Scatter and Place rules are responsible for distributing objects of non-zero volume along the surface of the park

Place and Rule

(Also includes Distribute functionality)

TODO determine how to use selectors

Place( CENTRE) { TreeRegion }

Scatter Rule

(also includes scatter circles functionality)

Sweep Rule

(Previously called SmoothDistribute)

Sweep(line_segments) { Operations }

line_segments – where to instantiate the operation

Creates a volume over the defined area or defined line segment when width is specified.

Non-mutating Rules

Parametrise Rule

Parametrises perimeter of the region by continuous edge segments

Input – region who’s boundary should be parametrised

alternatively a set of edges

input2 – list of ranges

each range subset of range [0..1], represents the subsegment of the current edge

output – list of ranges mapped to the context of the input

Example:

Parametrise([0.1, 0.9] [] [0.1, 0.9], Square(10))
Results in two line segments…

Questions remaining

Edge indexing determined by the partitioning algorithm

symmetry is specified then – will be discussed in the latter post(s)

IO Functions

loadModel Function

loads a static mesh from the file.

Ideas To develop (TODO)

Polygon Spit hints

We should delay splitting the polygon as much as possible.
Even more abstract would allow polygons with holes in the system. However that is unnecessarily complex and is potentially a problem. For instance non-trivial triangulation.

Selectors

Edge selectors, vertex selectors, indexed based on the symmetry relationships.

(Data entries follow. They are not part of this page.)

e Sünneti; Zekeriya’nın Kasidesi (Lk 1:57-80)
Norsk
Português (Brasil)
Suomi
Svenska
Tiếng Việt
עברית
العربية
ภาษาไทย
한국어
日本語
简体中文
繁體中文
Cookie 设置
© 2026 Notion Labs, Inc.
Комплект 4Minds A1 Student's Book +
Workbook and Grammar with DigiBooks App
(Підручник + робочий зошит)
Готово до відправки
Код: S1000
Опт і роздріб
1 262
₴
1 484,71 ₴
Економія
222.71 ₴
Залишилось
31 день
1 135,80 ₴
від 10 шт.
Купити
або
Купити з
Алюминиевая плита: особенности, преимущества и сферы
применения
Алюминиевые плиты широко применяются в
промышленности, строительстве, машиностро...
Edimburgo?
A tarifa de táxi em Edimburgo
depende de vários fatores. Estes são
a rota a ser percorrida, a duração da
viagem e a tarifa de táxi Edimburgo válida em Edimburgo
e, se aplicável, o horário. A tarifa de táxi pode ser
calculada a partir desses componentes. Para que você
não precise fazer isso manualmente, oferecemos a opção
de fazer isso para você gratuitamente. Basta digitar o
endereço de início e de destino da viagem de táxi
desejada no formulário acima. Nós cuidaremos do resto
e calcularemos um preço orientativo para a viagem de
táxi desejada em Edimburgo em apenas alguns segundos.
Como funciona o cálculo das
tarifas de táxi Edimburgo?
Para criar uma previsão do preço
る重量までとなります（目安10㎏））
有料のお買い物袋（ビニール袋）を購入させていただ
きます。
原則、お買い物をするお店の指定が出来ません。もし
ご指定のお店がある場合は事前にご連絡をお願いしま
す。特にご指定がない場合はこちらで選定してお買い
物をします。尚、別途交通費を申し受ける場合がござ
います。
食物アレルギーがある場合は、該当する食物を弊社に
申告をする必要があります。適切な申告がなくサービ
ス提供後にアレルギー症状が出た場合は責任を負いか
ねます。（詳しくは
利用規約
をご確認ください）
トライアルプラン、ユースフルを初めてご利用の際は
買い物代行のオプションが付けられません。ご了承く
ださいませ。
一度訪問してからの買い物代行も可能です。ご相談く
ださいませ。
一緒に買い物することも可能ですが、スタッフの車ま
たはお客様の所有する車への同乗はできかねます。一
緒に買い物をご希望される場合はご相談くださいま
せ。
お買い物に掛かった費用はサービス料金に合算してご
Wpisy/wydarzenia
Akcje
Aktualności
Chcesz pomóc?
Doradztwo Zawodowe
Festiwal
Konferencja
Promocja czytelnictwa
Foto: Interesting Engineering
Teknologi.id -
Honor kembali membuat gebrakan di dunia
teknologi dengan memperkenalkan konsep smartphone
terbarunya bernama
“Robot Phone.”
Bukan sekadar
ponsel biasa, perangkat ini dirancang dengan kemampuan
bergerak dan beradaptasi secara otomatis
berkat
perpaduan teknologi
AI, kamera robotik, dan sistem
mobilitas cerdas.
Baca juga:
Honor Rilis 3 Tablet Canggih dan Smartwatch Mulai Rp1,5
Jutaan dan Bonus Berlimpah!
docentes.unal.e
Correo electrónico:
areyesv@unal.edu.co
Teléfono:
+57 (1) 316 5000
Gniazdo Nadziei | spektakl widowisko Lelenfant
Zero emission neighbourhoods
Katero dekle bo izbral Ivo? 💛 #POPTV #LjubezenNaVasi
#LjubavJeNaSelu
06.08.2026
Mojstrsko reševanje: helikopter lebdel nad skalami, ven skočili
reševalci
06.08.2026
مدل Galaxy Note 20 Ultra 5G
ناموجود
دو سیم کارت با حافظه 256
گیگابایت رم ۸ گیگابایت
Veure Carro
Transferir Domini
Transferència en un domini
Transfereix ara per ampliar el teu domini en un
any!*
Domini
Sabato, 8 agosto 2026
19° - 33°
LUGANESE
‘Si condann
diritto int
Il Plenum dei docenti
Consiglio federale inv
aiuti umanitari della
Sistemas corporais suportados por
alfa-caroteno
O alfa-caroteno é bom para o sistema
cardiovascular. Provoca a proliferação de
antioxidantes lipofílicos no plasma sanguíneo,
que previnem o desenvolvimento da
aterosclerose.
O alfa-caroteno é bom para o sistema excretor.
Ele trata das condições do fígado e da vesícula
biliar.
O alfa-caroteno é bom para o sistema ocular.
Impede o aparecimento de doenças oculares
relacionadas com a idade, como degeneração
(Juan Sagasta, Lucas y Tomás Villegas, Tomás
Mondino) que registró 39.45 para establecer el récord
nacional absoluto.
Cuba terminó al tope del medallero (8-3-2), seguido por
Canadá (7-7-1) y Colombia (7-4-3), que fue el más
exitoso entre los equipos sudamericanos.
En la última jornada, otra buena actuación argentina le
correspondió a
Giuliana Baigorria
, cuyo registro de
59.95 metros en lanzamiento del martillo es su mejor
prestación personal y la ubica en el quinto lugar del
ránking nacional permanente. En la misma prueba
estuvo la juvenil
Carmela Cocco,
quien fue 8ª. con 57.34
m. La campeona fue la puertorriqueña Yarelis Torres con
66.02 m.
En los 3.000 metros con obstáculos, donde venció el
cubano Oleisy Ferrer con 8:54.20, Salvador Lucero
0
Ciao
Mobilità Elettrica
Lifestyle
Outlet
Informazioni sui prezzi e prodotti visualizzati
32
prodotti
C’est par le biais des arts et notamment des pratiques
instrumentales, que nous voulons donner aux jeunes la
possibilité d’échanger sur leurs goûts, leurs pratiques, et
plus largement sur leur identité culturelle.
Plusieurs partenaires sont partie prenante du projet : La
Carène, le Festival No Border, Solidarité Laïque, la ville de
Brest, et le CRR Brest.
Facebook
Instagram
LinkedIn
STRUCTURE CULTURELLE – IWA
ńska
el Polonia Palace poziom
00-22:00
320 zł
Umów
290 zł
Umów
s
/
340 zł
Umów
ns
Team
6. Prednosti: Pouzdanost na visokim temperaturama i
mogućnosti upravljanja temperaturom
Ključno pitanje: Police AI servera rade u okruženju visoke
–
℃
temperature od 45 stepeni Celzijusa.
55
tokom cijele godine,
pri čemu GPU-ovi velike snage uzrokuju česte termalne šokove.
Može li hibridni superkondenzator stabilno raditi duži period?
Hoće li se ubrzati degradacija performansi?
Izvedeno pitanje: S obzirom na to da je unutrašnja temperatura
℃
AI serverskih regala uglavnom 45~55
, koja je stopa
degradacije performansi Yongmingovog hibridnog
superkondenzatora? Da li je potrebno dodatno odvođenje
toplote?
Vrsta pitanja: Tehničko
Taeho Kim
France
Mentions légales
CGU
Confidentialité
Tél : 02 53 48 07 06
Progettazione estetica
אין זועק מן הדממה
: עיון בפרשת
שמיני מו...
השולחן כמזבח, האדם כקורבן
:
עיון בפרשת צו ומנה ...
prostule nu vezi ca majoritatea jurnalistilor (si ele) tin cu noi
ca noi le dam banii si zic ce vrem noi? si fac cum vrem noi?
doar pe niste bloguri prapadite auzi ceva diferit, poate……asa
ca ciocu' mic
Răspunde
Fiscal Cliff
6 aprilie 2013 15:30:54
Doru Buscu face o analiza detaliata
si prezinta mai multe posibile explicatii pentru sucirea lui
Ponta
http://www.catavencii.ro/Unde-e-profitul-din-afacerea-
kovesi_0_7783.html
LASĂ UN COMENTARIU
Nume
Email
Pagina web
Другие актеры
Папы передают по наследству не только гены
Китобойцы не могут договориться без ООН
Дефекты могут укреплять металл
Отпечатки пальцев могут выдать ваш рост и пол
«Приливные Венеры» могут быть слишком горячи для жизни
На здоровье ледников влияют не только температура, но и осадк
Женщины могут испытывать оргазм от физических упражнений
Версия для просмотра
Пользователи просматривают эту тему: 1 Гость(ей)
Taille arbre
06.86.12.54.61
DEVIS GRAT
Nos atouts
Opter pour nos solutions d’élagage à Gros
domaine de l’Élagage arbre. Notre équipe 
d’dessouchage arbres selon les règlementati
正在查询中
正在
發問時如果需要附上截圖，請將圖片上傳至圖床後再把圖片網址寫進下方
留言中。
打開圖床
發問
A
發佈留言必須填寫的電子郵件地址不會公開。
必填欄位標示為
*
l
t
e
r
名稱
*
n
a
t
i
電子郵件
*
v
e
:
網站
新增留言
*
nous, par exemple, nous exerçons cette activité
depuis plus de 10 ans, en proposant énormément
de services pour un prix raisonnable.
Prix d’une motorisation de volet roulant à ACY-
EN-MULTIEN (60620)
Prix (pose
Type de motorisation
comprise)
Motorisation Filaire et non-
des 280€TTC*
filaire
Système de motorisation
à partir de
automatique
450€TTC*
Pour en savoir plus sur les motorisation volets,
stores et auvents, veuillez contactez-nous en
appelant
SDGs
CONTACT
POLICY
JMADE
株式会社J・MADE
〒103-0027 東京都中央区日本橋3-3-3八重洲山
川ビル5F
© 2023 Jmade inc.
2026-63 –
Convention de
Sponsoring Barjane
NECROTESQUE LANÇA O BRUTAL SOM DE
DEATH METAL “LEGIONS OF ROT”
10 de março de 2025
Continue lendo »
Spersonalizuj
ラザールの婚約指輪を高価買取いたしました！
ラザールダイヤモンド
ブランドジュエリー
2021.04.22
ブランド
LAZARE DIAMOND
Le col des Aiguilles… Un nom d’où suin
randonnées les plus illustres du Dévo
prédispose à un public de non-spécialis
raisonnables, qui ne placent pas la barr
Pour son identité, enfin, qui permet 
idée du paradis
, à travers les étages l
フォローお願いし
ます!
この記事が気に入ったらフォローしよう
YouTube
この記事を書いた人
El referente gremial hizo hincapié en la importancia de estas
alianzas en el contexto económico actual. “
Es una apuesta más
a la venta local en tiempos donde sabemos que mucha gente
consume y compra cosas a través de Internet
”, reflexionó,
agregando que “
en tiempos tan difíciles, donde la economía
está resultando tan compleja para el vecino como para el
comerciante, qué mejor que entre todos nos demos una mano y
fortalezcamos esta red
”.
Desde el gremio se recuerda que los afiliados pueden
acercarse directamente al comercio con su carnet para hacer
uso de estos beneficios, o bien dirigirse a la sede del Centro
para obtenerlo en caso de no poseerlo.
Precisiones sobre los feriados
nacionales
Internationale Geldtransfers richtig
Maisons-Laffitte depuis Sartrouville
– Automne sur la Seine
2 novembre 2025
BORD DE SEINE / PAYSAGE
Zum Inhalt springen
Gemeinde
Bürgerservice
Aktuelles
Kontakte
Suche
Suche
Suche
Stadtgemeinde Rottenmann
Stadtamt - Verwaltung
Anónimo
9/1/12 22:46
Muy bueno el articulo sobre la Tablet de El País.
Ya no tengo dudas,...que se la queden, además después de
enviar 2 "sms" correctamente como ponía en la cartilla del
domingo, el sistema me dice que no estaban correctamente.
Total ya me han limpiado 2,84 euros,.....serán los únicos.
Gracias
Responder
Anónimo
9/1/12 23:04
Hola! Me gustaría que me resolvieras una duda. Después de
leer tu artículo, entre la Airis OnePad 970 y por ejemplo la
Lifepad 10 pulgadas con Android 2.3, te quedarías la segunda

Grid operation creates crossroads with custom centre and subtracts it from the square polygon resulting in a one path region and 4 non-walkable regions.

Extract the place holder for the fountain in at the centre of the crossroads. (Alternatively: just place the fountain in the centre)

We deal with each of the 4 non-walkable regions by applying the same operation, mirrored against the paths accordingly. We use Peel operation to split the outer edge into a L-shaped polygon. It is subsequently filled with trees

Ground area for the tree is inserted in the inner park polygon which represents a Grass Area. To avoid holes (see previous post) the Grass Area is split in two.

Finally bush volumes are added. This is done by parametrising the perimeter of the containing polygon and contracting it. Arbitrary subset of the perimeter can be used to create a path which is then extruded into a volume.

Placement of trees and fountains as external models is performed at the end (picture not shown).

For this example the grammar shall look like this:

Because of high rate of occurrence of the circular structures in the park, it is reasonable to introduce an operator that breaks the region of the park along the circle.

A simple example is where a circle is placed somewhere randomly within the park with the minimal radius between the circle and the park boundary. Rays are then cast towards the boundary of the Park.

Rays can be cast towards the corners of the park, as can be seen in the last (4th) picture.

Termination condition for the rays are when the region boundary are met.

The center can be extruded into a custom shape – which can be in turn another region as can be seen in the first picture.

Because the Free-Form Construction using Grammar is quite a complex topic, we limit ourselves to the simple techniques.

The picture above is of a park constructed between blocks of flats in Manhattan.

Construction process is proposed to proceed by first scattering circles within the region with the specified radius that should not come in contact with one another or the boundary.

Afterwards we grow the regions starting from the circle centre points, resulting in Voronoi regions.

The resulting boundary can be varied by offsetting it with random values along the averaged normal.

Individual regions are contracted and smoothed out. The space between the regions is the path. Separated regions are populated previously described techniques.

Rule Example:

Region -> VoronoiSmoothed(CircleRegions) { SmoothRegions } { Path }

In the second grid the size is omitted. Which is fine because the size parameters are given in curly braces – let the grammar decide how many regions it should split the park into. Empty second struct means no paths in between.